Please repeat every line of the items below word for word.

[start Data rows]

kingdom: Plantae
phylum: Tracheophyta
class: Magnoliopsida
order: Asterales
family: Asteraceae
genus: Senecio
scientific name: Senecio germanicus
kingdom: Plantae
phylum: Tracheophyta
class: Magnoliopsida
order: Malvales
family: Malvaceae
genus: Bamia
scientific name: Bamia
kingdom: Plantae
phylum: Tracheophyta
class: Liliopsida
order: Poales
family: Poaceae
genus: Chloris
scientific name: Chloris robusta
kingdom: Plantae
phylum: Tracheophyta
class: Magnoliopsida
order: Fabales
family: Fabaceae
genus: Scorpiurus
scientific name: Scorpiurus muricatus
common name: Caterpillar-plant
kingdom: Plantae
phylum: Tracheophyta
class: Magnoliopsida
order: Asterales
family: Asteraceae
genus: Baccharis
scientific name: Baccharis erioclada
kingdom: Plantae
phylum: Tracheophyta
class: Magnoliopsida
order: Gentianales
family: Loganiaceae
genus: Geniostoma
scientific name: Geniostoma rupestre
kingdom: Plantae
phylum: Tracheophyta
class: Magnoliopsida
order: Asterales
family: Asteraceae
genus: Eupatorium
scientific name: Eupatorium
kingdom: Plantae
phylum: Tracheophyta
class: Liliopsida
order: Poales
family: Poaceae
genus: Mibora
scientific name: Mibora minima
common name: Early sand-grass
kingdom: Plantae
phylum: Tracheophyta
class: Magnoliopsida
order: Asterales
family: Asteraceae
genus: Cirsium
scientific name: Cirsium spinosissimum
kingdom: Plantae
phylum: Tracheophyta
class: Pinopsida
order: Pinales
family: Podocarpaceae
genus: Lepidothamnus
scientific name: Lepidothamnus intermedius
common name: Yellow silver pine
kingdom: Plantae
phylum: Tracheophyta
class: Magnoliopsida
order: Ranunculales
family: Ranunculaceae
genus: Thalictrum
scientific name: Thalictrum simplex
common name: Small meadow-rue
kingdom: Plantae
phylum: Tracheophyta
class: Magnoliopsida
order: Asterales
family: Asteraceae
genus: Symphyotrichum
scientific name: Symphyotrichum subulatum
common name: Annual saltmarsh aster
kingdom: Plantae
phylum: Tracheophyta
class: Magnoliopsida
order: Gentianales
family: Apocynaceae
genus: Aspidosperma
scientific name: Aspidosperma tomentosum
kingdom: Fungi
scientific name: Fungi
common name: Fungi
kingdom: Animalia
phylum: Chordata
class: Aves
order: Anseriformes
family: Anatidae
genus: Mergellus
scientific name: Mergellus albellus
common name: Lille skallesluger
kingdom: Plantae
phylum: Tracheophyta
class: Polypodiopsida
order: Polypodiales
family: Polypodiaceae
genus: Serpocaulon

[end Data rows]

**Written reply**:
kingdom: Plantae
phylum: Tracheophyta
class: Magnoliopsida
order: Asterales
family: Asteraceae
genus: Senecio
scientific name: Senecio germanicus
kingdom: Plantae
phylum: Tracheophyta
class: Magnoliopsida
order: Malvales
family: Malvaceae
genus: Bamia
scientific name: Bamia
kingdom: Plantae
phylum: Tracheophyta
class: Liliopsida
order: Poales
family: Poaceae
genus: Chloris
scientific name: Chloris robusta
kingdom: Plantae
phylum: Tracheophyta
class: Magnoliopsida
order: Fabales
family: Fabaceae
genus: Scorpiurus
scientific name: Scorpiurus muricatus
common name: Caterpillar-plant
kingdom: Plantae
phylum: Tracheophyta
class: Magnoliopsida
order: Asterales
family: Asteraceae
genus: Baccharis
scientific name: Baccharis erioclada
kingdom: Plantae
phylum: Tracheophyta
class: Magnoliopsida
order: Gentianales
family: Loganiaceae
genus: Geniostoma
scientific name: Geniostoma rupestre
kingdom: Plantae
phylum: Tracheophyta
class: Magnoliopsida
order: Asterales
family: Asteraceae
genus: Eupatorium
scientific name: Eupatorium
kingdom: Plantae
phylum: Tracheophyta
class: Liliopsida
order: Poales
family: Poaceae
genus: Mibora
scientific name: Mibora minima
common name: Early sand-grass
kingdom: Plantae
phylum: Tracheophyta
class: Magnoliopsida
order: Asterales
family: Asteraceae
genus: Cirsium
scientific name: Cirsium spinosissimum
kingdom: Plantae
phylum: Tracheophyta
class: Pinopsida
order: Pinales
family: Podocarpaceae
genus: Lepidothamnus
scientific name: Lepidothamnus intermedius
common name: Yellow silver pine
kingdom: Plantae
phylum: Tracheophyta
class: Magnoliopsida
order: Ranunculales
family: Ranunculaceae
genus: Thalictrum
scientific name: Thalictrum simplex
common name: Small meadow-rue
kingdom: Plantae
phylum: Tracheophyta
class: Magnoliopsida
order: Asterales
family: Asteraceae
genus: Symphyotrichum
scientific name: Symphyotrichum subulatum
common name: Annual saltmarsh aster
kingdom: Plantae
phylum: Tracheophyta
class: Magnoliopsida
order: Gentianales
family: Apocynaceae
genus: Aspidosperma
scientific name: Aspidosperma tomentosum
kingdom: Fungi
scientific name: Fungi
common name: Fungi
kingdom: Animalia
phylum: Chordata
class: Aves
order: Anseriformes
family: Anatidae
genus: Mergellus
scientific name: Mergellus albellus
common name: Lille skallesluger
kingdom: Plantae
phylum: Tracheophyta
class: Polypodiopsida
order: Polypodiales
family: Polypodiaceae
genus: Serpocaulon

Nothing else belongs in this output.